Rich-which track are you trying it on? I found a Carrera 1/43 "Car's" set at Target that was missing the 2 set cars for $20 after Christmas and bought the individual cars at Hobby Lobby for my grandson in PA. Been looking for an excuse to 'test' it out. If it was not Carrera let me know and I will set this one up and give it a try with various HO's and post the results.


----------



## gonegonzo (Jan 18, 2006)

Rich ,

A few years back we were running T-Jets on my Carrera 1/43rd scale track with much success . There are a few mods required but nothing exotic . I must mention however that we didn't test the consistancy of the cars as afr as elapsed time etc . We were running a road course .

Here is what you need :

1. Add a piece of plastic tubing to you guide pin . Use the white tubing your hobby shop sells or an old ink pin tube . Adhere it to the center pin with silicone for easy removal if needed . This tube keeps your HO car centered in the larger 1/43rd scale tracks slot .

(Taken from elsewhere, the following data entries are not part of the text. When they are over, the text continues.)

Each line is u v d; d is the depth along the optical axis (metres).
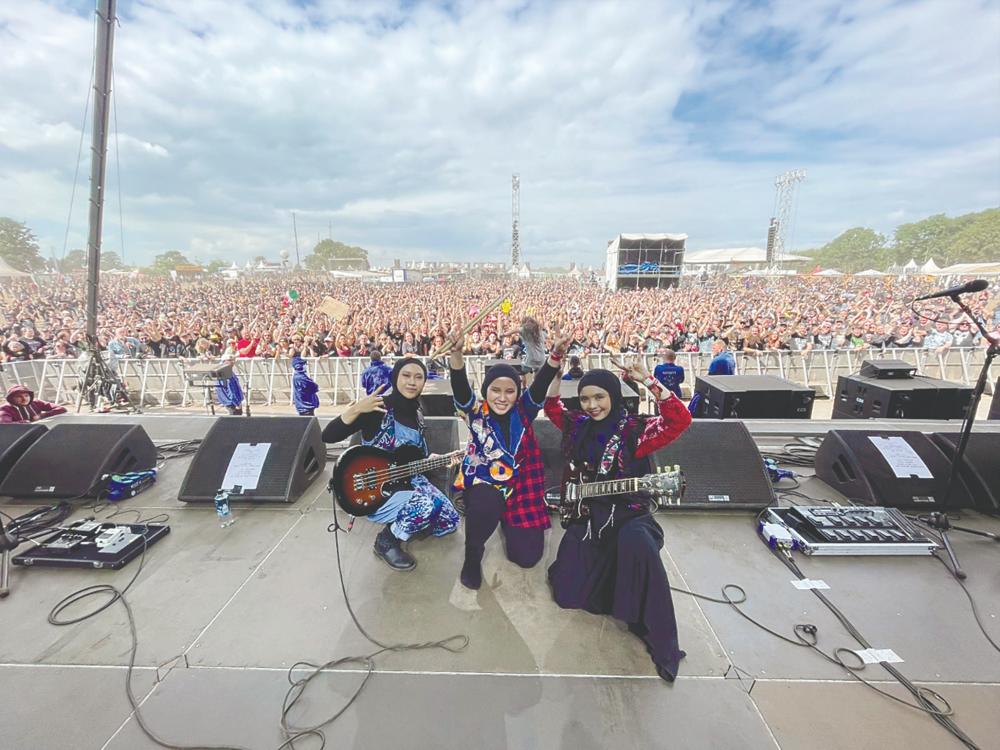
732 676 1.94
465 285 46.81
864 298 27.80
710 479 3.36
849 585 2.54
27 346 12.59
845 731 1.69
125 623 2.25
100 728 1.70
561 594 2.23
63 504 3.38
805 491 3.64
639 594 2.01
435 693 1.85
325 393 11.20
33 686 1.88
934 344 12.31
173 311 24.91
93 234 8.13
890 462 3.42
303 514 3.32
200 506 3.45
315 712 1.77
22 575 2.61
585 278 55.34
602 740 1.65
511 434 2.51
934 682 1.91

2. Using 1/43rd pickup braid , solder a smal piece to your HO scale pick up shoes . Solder it in the front just above the bend so you can comb / brush the braid as flat as you can .

3. Change the voltage as per your HO cars requirements .

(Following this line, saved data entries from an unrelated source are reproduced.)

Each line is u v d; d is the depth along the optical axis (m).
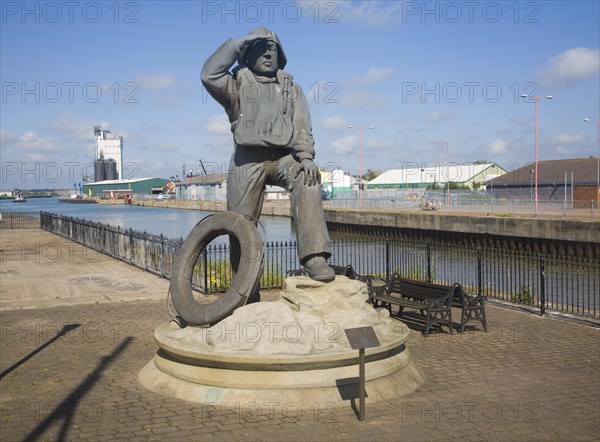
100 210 81.69
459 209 45.97
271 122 8.08
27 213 65.31
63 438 5.88
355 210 47.22
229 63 8.05
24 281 16.77
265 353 6.71
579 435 5.95
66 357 8.91
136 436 5.90
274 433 5.94
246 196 8.39
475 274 20.53
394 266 20.47
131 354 9.06
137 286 15.88
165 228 45.06
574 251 28.73
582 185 47.34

4. Be prepared to have a fun !

Enjoy ,
Gonzo


----------



## pshoe64 (Jun 10, 2008)

Dittos from Gonzo's post. I've tried similar set ups on 1/32 scale track with HO cars. The braid is a must to get the full contact on the wider rails. It works, but the extra mods required focused me back to the HO scale track. Don't know how difficult the "O" gauge track is to come by nowadays, but I would look for that or check out the "routed with rails" options. A single sheet of expanded foam PVC (a 4x8 sheet would create enough road bed for 30+ feet, 1 foot wide), routed with continuos rail is what I'm starting to consider for the smoothness and power distribution.

-Paul


----------



## NTxSlotCars (May 27, 2008)

Beast - It is Carrera GO track. It has too much downforce for regular HO cars.

Gonzo - Yes, I could solder braids to pick ups, or do that braid conversion on HP2s that 
JeepGrunger showed us a while back. I'm sure they would work fine. Thing is, I'd rather
not have required modifications for my track if possible. 

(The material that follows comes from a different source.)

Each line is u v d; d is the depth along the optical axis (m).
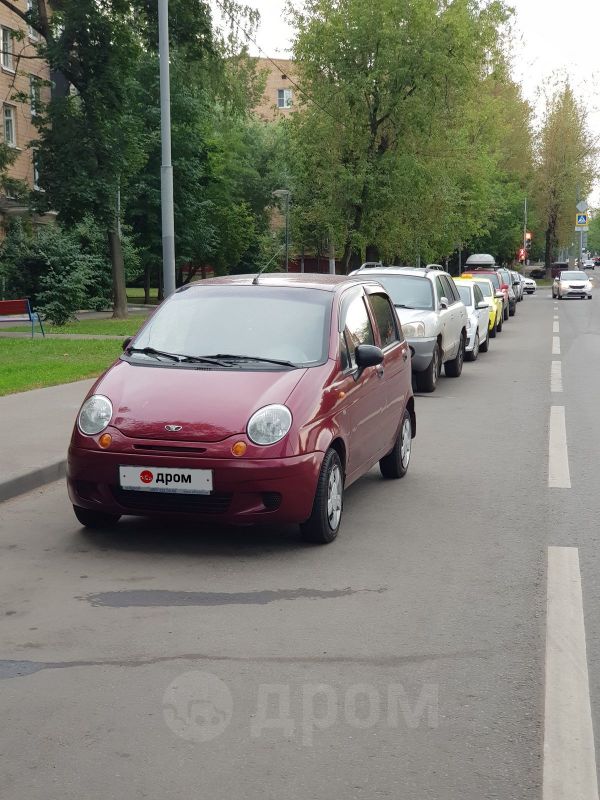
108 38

HEY FOLKS, I have a ton of Carrera Go track to trade for Aurora O Gauge track.

PM me, lemme know.


----------



## beast1624 (Mar 28, 2009)

When we gave my GS his Carrera GO Cars 43rd set we had to try so here's what we found (all cars with no mods, run just like on an HO track):
T-Jet: won't hardly run
440 X-2 and G-Plus: run fair but if you go too slow they get stuck. You had to run pretty much full out to make it around & the window between stalling and flying off was pretty narrow. Like you said, Rich, the mag down force it a little strong for these motors.
Mega G, both short and long: run very well. motors are strong enough to overcome the down force and they are very drivable and hold the track well.
Wizzard Storm Extreme: these are the best we found. You can run wide open with the set pack and controller (only about 15v) and they stay on great.


----------